*Excerpted text*.
%%

Then-candidate Donald Trump was fond of joking during the 2016 presidential election campaign that the Republican Party was going to do so much “winning” after he became president that his supporters would beg him to “stop winning so much.” Trump did his fair share of winning, but the streak Florida Gov. Ron DeSantis is on ain’t too bad, either.
Thanks to the wisdom and foresight of DeSantis, Floridians have been largely free from the draconian dictatorial COVID edicts of the likes of Michigan’s Gretchen Whitmer, New York’s Andrew Cuomo, and Oregon’s Kate Brown. But several counties, as reported by The Blaze, such as Alachua, aggressively enforced “unconstitutional regulations” until recently.
And now this:
See! I told you…
— Graham Ledger (@GrahamLedger) June 15, 2021
— El Donaldo Trumpo (@DonJohnT1) June 15, 2021
In a landmark ruling on Friday, per The Blaze, Florida’s First District Court of Appeals ruled that a lower court had erred in tossing out the lawsuit against Alachua County’s mask mandate because it should be held as presumptively unconstitutional:
“Based on what the supreme court has told us about the scope of article I, section 23, Green (and anyone else in Alachua County) reasonably could expect autonomy over his body, including his face, which means that he was correct to claim an entitlement to be let alone and free from intrusion by Alachua County’s commission chairman,” Judge Adam Scott Tanenbaum, an appointee of Gov. Ron DeSantis (R), wrote. “The mask mandate, then, implicated the right of privacy. According to Gainesville Woman Care, the mask mandate was presumptively unconstitutional as a result.”
Blaze Senior Editor Daniel Horowitz explained the significance of the appeals court ruling.
“This language is very significant because it’s the first time a judge is using the principle of bodily autonomy to affirm a constitutional right not to have one’s breathing restricted. […]
“There are several very striking elements about this ruling, which will reverberate throughout the country even as the mask mandates officially expire. Defendants had argued that the mandate is now moot given the orders of the governor requiring all counties to end their mandates.
“However, the judge noted in a footnote, ‘Because of the nature of the various emergency orders that we have seen and the county’s continued commitment to public mask wearing, we are not convinced that this is the last that we will see of this issue.’
“In other words, you can’t have a gross violation of the most fundamental rights hanging over our heads at any time and somehow suggest that we have no recourse to eliminate it.
“‘We conclude, then, that this case fits within the exception to the mootness doctrine, which is for controversies that are capable of repetition, yet evading review,’ presciently observed Judge Tanenbaum.”

%%

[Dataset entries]
%%

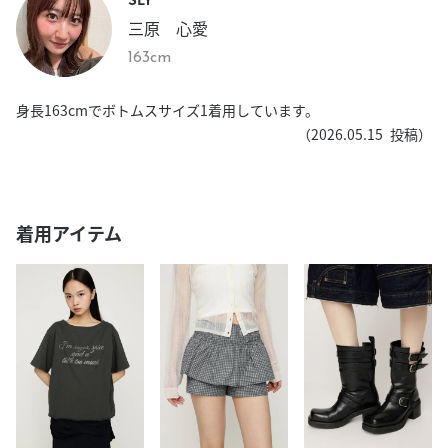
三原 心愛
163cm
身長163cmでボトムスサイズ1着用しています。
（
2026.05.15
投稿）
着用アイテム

%%
%%

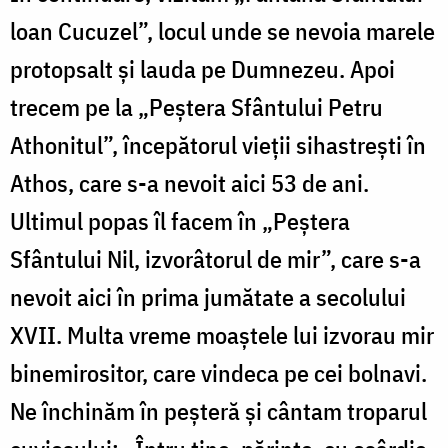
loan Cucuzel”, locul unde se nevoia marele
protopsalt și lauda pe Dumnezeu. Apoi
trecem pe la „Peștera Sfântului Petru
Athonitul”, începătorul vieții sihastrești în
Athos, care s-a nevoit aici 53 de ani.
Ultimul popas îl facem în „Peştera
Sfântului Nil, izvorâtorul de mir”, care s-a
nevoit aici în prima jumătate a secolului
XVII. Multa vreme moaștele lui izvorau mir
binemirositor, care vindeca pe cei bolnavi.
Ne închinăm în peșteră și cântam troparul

%%
%%

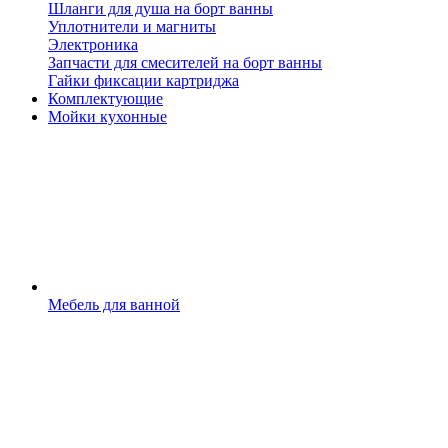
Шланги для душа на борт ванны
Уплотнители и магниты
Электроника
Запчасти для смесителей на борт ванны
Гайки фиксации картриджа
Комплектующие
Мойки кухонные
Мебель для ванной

%%

Answer these from the article on the Alachua County mask ruling:
(a) Which court ruled that a lower court had erred in tossing out the lawsuit against Alachua County's mask mandate?
(b) Which judge wrote the quoted opinion, and who appointed him?
(c) What is Daniel Horowitz's title at The Blaze?

*Written answer*.
(a) Florida's First District Court of Appeals.
(b) Judge Adam Scott Tanenbaum, an appointee of Gov. Ron DeSantis.
(c) Senior Editor.